**PROBLEM DESCRIPTION:** All of the entries should be restated word for word, but without their pictures.

[Saved entries]
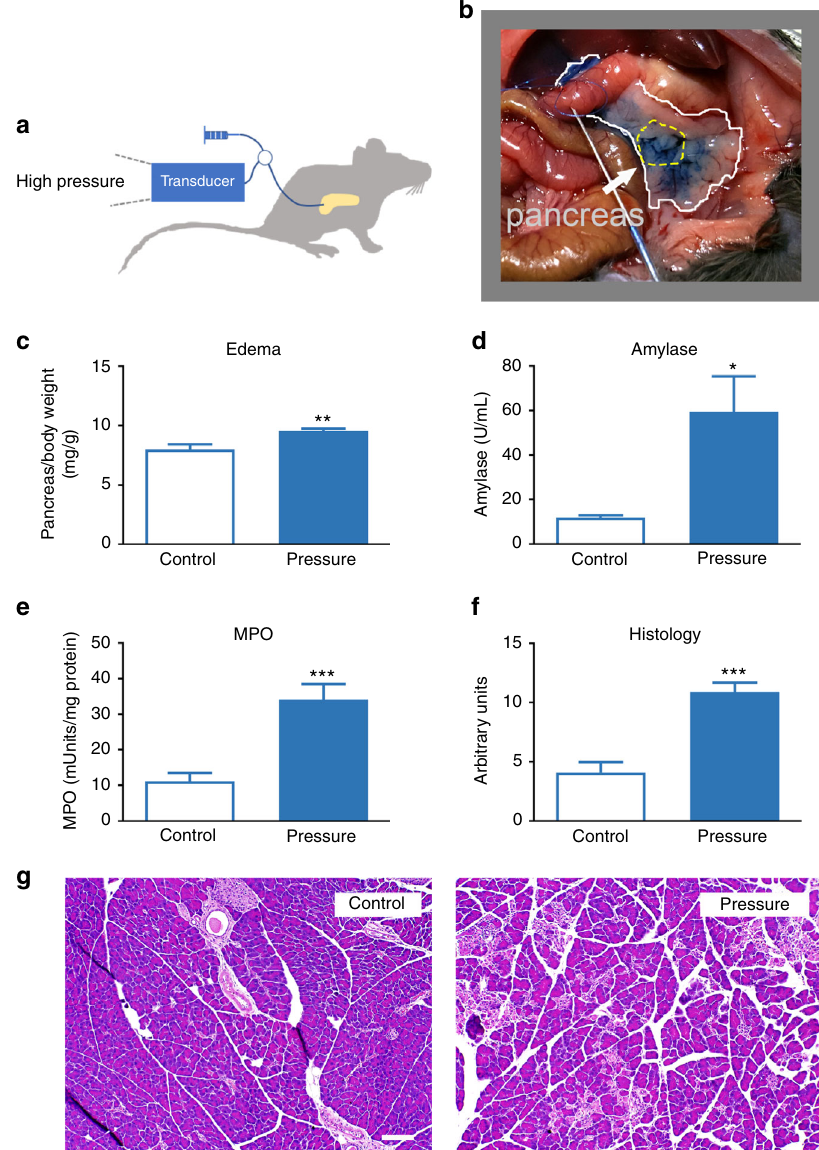
Fig. 1 Intrapancreatic duct pressure causes acute pancreatitis. a Test solutions were infused into the pancreatic duct of mice as illustrated. Injection pressures were continuously monitored using a pressure transducer. b Injection of 400 µ L buffered saline containing methylene blue dye was distributed throughout the pancreas. The white line indicates the boundary of the pancreas and yellow line indicates the mid-region of the pancreas that was used for histology and myeloperoxidase (MPO) determinations. Either sham-operated animals (control) or buffered saline solutions were infused at 25 – 33 mm Hg (pressure) and c edema, d blood amylase, e MPO, and f histological scoring were analyzed 24 h after duct injection in C57BL/6J male mice. Statistical analysis was performed using Student ’ s t test. * P ≤ 0.05; ** P ≤ 0.01; *** P ≤ 0.001 ( n = 7 – 13 for control and 13 – 17 for pressure). g Representative images of pancreatic tissue stained with H&E. Bar = 100 µ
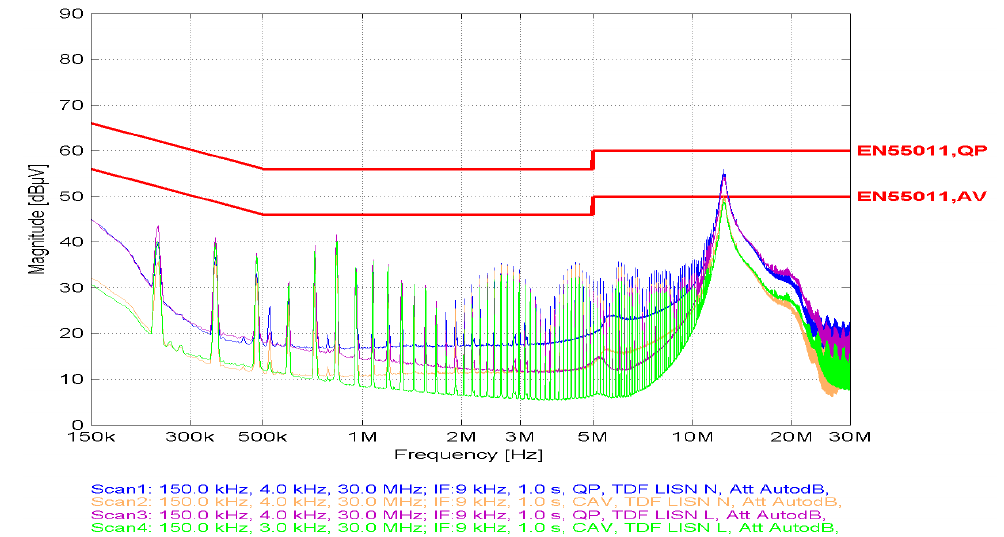
Figure 6. Attenuation level for ferrite No. 1 with the basic number of coils (22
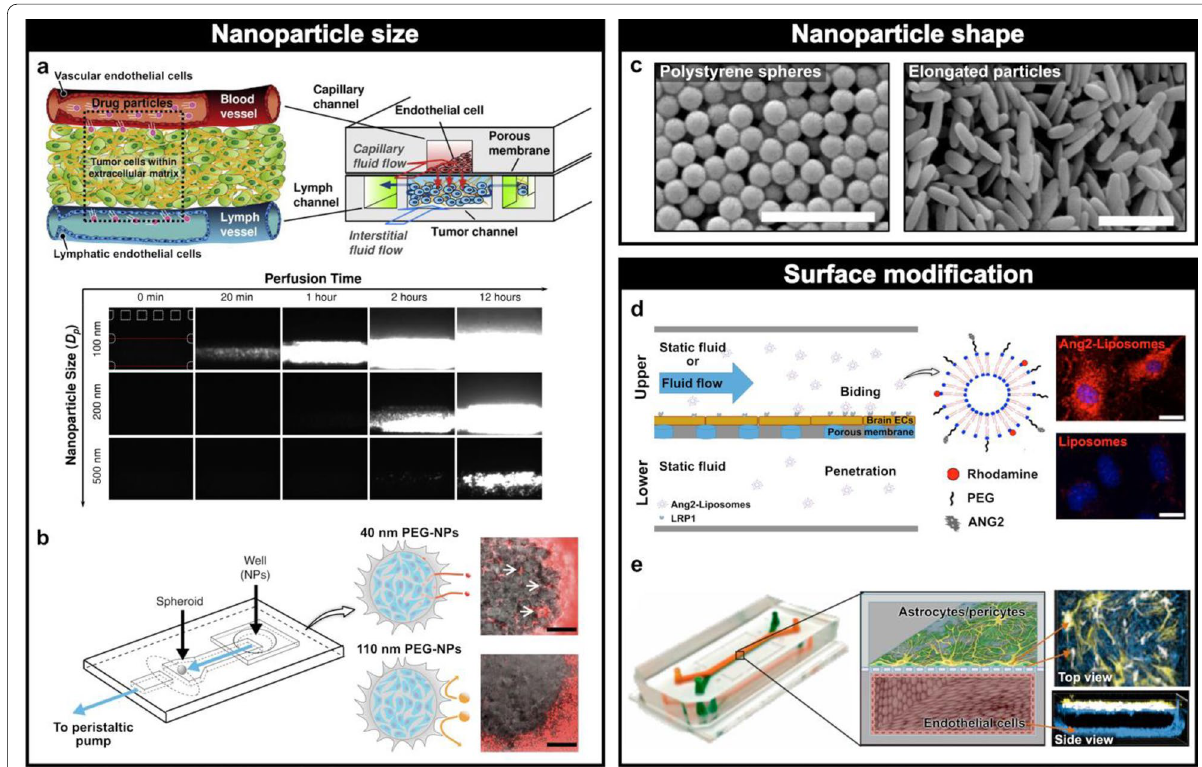
Fig. 2 Effect of nanoparticle physicochemical properties. a A microengineered breast cancer tumor model mimicking the blood vessels, tumor tissue, and lymph vessels through three different types of channels demonstrated the correlation between smaller nanoparticle sizes and increased translocation across a porous membrane. b A tumor-on-a-chip model to assess nanoparticle accumulation at a tumor spheroid. Small particles were able to accumulate at the spheroids, whereas larger ones could not. Scale bars, 100 µm. c When anti-intracellular adhesion molecule-1 (ICAM) and immunoglobulin G antibody (IgG) coated nanorods and spheres were flown across a microfluidic device, nanorods demonstrated enhanced targeting and greater attachment to an endothelial monolayer compared to spheres. Scale bars, 1 µm. d A blood brain barrier (BBB) model with two overlapping channels separated by a porous membrane showed greater binding of liposomes modified with Angiopep-2 (Ang-2) to endothelial cells than non-functionalized ones. Scale bars, 10 µm. e A similar human BBB on-chip with human brain astrocytes and pericytes in the upper, central nervous system (CNS) compartment and brain-like microvascular endothelial cells in the lower, brain microvasculature compartment indicated an enhanced ability of Ang-2-coated quantum dots (QDs) to move across the CNS channel without affecting the barrier integrity compared to non-modified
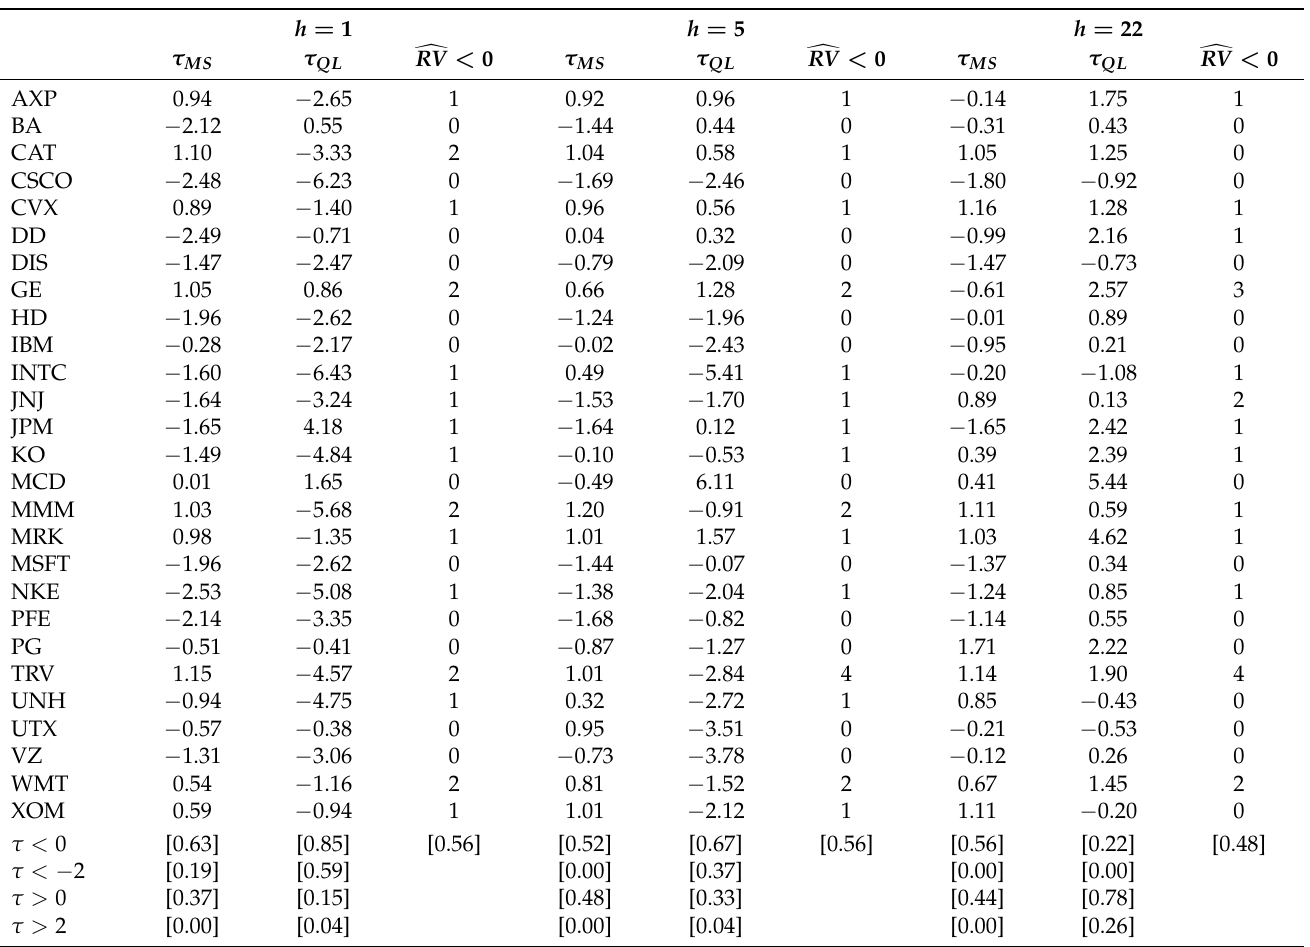
Table 1. t -ratios of Diebold and Mariano [27] test of equal predictive accuracy of h -step RV rolling forecasts. The baseline forecast from the HARQ model (no transformation) is compared against the forecast from the exponential transform of the log forecast from model (Section 3.1) assuming log-normality. A positive τ value indicates a better forecast from the comparison model against the baseline HARQ forecasts. τ MS for equality of mean squared error loss and τ QL for QLIKE loss of Patton [24]. (cid:99) RV < 0 is the number of negative forecasts (in the forecast sample) produced by the HARQ model. The bottom four rows are the fraction out of 27 stocks that satisfy the inequalities; for (cid:99) RV < 0, it is the fraction of 27 stocks that produced at least one negative forecast. The rolling forecasts are generated with a rolling estimation window of 8.67 years (104 months) followed by a one-month prediction window shifted each month over 96 windows. The forecast sample is from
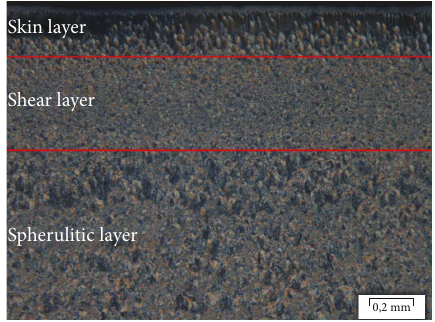
Figure 10: Layer structure of the injection-molded Tenac plates (PLM image of “ Tenac_IM_90 ° C-MT_S1 ”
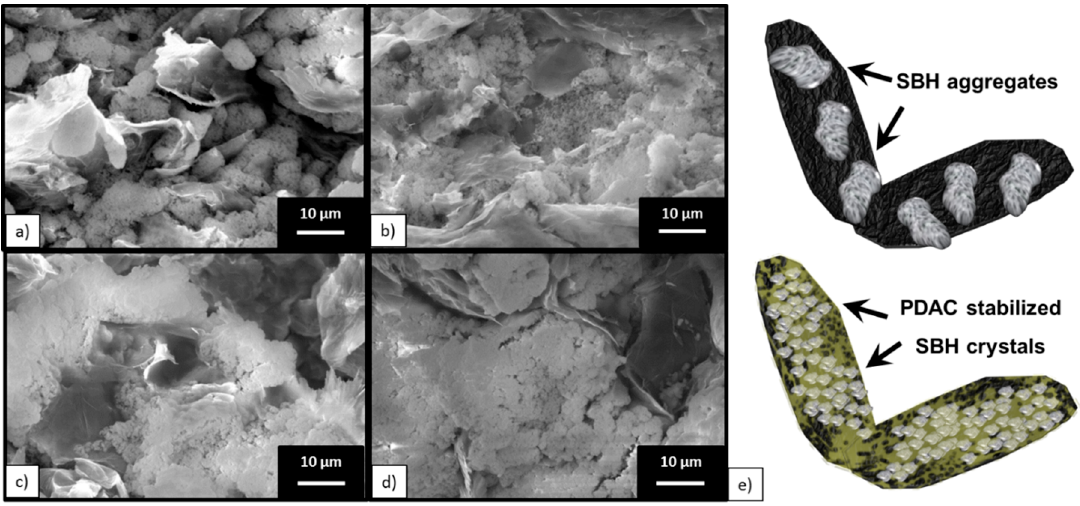
Figure 2. SEM representative images of samples cross sections. ( a ) Strontium bromide hexahydrate/expanded natural graphite (SBH/G), ( b ) SBH/G/P(0.1), ( c ) SBH/G/P(0.5) ( d ) SBH/G/P(1). ( e ) Illustration of the polydiallyldimethylammonium chloride (PDAC) effect in the SBH/G mixture.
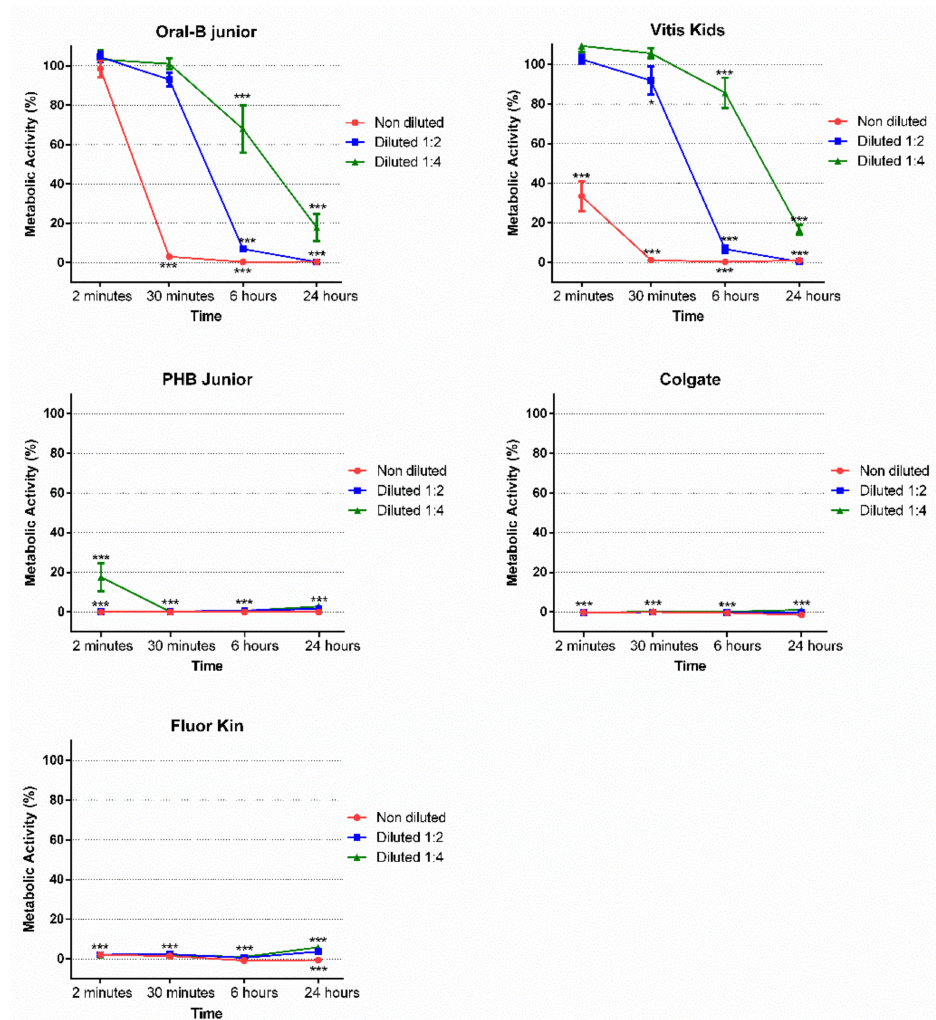
Figure 1. Metabolic activity of hGFs treated with different children’s toothpaste concentrations (1:1, 1:2, 1:4) for 2 min, 30 min, 6 h and 24 h (* p < 0.05, *** p < 0.001) according to one-way ANOVA and Tukey’s post hoc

**SOLUTION TO THIS EXERCISE:**
Fig. 1 Intrapancreatic duct pressure causes acute pancreatitis. a Test solutions were infused into the pancreatic duct of mice as illustrated. Injection pressures were continuously monitored using a pressure transducer. b Injection of 400 µ L buffered saline containing methylene blue dye was distributed throughout the pancreas. The white line indicates the boundary of the pancreas and yellow line indicates the mid-region of the pancreas that was used for histology and myeloperoxidase (MPO) determinations. Either sham-operated animals (control) or buffered saline solutions were infused at 25 – 33 mm Hg (pressure) and c edema, d blood amylase, e MPO, and f histological scoring were analyzed 24 h after duct injection in C57BL/6J male mice. Statistical analysis was performed using Student ’ s t test. * P ≤ 0.05; ** P ≤ 0.01; *** P ≤ 0.001 ( n = 7 – 13 for control and 13 – 17 for pressure). g Representative images of pancreatic tissue stained with H&E. Bar = 100 µ
Figure 6. Attenuation level for ferrite No. 1 with the basic number of coils (22
Fig. 2 Effect of nanoparticle physicochemical properties. a A microengineered breast cancer tumor model mimicking the blood vessels, tumor tissue, and lymph vessels through three different types of channels demonstrated the correlation between smaller nanoparticle sizes and increased translocation across a porous membrane. b A tumor-on-a-chip model to assess nanoparticle accumulation at a tumor spheroid. Small particles were able to accumulate at the spheroids, whereas larger ones could not. Scale bars, 100 µm. c When anti-intracellular adhesion molecule-1 (ICAM) and immunoglobulin G antibody (IgG) coated nanorods and spheres were flown across a microfluidic device, nanorods demonstrated enhanced targeting and greater attachment to an endothelial monolayer compared to spheres. Scale bars, 1 µm. d A blood brain barrier (BBB) model with two overlapping channels separated by a porous membrane showed greater binding of liposomes modified with Angiopep-2 (Ang-2) to endothelial cells than non-functionalized ones. Scale bars, 10 µm. e A similar human BBB on-chip with human brain astrocytes and pericytes in the upper, central nervous system (CNS) compartment and brain-like microvascular endothelial cells in the lower, brain microvasculature compartment indicated an enhanced ability of Ang-2-coated quantum dots (QDs) to move across the CNS channel without affecting the barrier integrity compared to non-modified
Table 1. t -ratios of Diebold and Mariano [27] test of equal predictive accuracy of h -step RV rolling forecasts. The baseline forecast from the HARQ model (no transformation) is compared against the forecast from the exponential transform of the log forecast from model (Section 3.1) assuming log-normality. A positive τ value indicates a better forecast from the comparison model against the baseline HARQ forecasts. τ MS for equality of mean squared error loss and τ QL for QLIKE loss of Patton [24]. (cid:99) RV < 0 is the number of negative forecasts (in the forecast sample) produced by the HARQ model. The bottom four rows are the fraction out of 27 stocks that satisfy the inequalities; for (cid:99) RV < 0, it is the fraction of 27 stocks that produced at least one negative forecast. The rolling forecasts are generated with a rolling estimation window of 8.67 years (104 months) followed by a one-month prediction window shifted each month over 96 windows. The forecast sample is from
Figure 10: Layer structure of the injection-molded Tenac plates (PLM image of “ Tenac_IM_90 ° C-MT_S1 ”
Figure 2. SEM representative images of samples cross sections. ( a ) Strontium bromide hexahydrate/expanded natural graphite (SBH/G), ( b ) SBH/G/P(0.1), ( c ) SBH/G/P(0.5) ( d ) SBH/G/P(1). ( e ) Illustration of the polydiallyldimethylammonium chloride (PDAC) effect in the SBH/G mixture.
Figure 1. Metabolic activity of hGFs treated with different children’s toothpaste concentrations (1:1, 1:2, 1:4) for 2 min, 30 min, 6 h and 24 h (* p < 0.05, *** p < 0.001) according to one-way ANOVA and Tukey’s post hoc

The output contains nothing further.